D3.js, JavaScript, and fun making icons move.

Demo/Code

Demo is located here, and the source can be viewed on GitHub here.

Info

During the spring semester of my senior year at MIT (2021), I took a class titled Iteractive Data Visualization (6.859 at the time, though that number is probably outdated). The class focused heavily on learning D3.js, and the final project was a rather open ended visualization that we could create in groups.

My partner and I wanted to do something related to legalization of marijuana, but eventually, we landed on coming up with some interactive visuals for incarceration rates in the US.

The crux of the visualization revolves around a grid of people icons that moves into groups to show ratios of categories within a population.

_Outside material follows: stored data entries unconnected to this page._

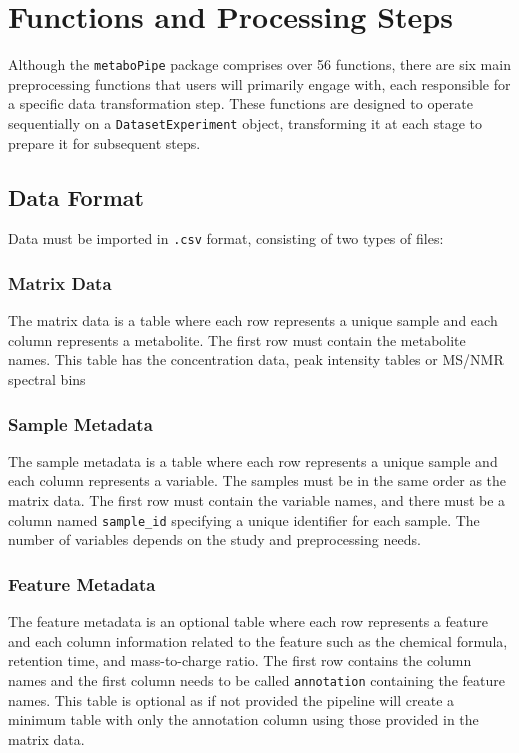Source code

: \documentclass[ENG, BIB]{TFUOC}%
\begin{document}
\section{Functions and Processing Steps}

Although the \texttt{metaboPipe} package comprises over 56 functions, there are six main preprocessing functions that users will primarily engage with, each responsible for a specific data transformation step. These functions are designed to operate sequentially on a \texttt{DatasetExperiment} object, transforming it at each stage to prepare it for subsequent steps.
\subsection{Data Format}
Data must be imported in \texttt{.csv} format, consisting of two types of files:

\subsubsection{Matrix Data}
The matrix data is a table where each row represents a unique sample and each column represents a metabolite. The first row must contain the metabolite names. This table has the concentration data, peak intensity tables or MS/NMR spectral bins

\subsubsection{Sample Metadata}
The sample metadata is a table where each row represents a unique sample and each column represents a variable. The samples must be in the same order as the matrix data. The first row must contain the variable names, and there must be a column named \texttt{sample\_id} specifying a unique identifier for each sample. The number of variables depends on the study and preprocessing needs.

\subsubsection{Feature Metadata}
The feature metadata is an optional table where each row represents a feature and each column information related to the feature such as the chemical formula, retention time, and mass-to-charge ratio. The first row contains the column names and the first column needs to be called \texttt{annotation} containing the feature names. This table is optional as if not provided the pipeline will create a minimum table with only the annotation column using those provided in the matrix data.
\end{document}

We wanted to randomly, proportionally give icons a color based on category, and then have them move. This grid was done with D3.js, but there were a few challenges in getting it to look pretty:

  1. Some of the icons didn’t actually need to move. By staying in one spot, they could make the overall visual look much cleaner. They were already in the right spot. Accomplishing this wasn’t a crazy task, but it did involve preselecting icons to not move, with a sort of bucket system for which indices were taken (i.e we needed to make sure that if one icon wasn’t going to move, then no other icon would try to move into the same location).
  2. We wanted the icons to all move at the same speed. However, since D3.js only allowed transitions times to be set, we had to do a bit of math to set the transition time based on how far an icon would have to move.
  3. We ran into some performance issues with trying to move a huge grid of icons all at once. Oddly enough, randomly delaying each icon’s transition start both solved this problem and made the visualization appear a bit more like a natural crowd moving.

The end result from moving the people is this:

People

While the code definitely is not the cleanest (this was early days of getting comfortable with JavaScript and the browser), the final product is relatively cool, and being able to iterate and improve on the people moving was very satisfying.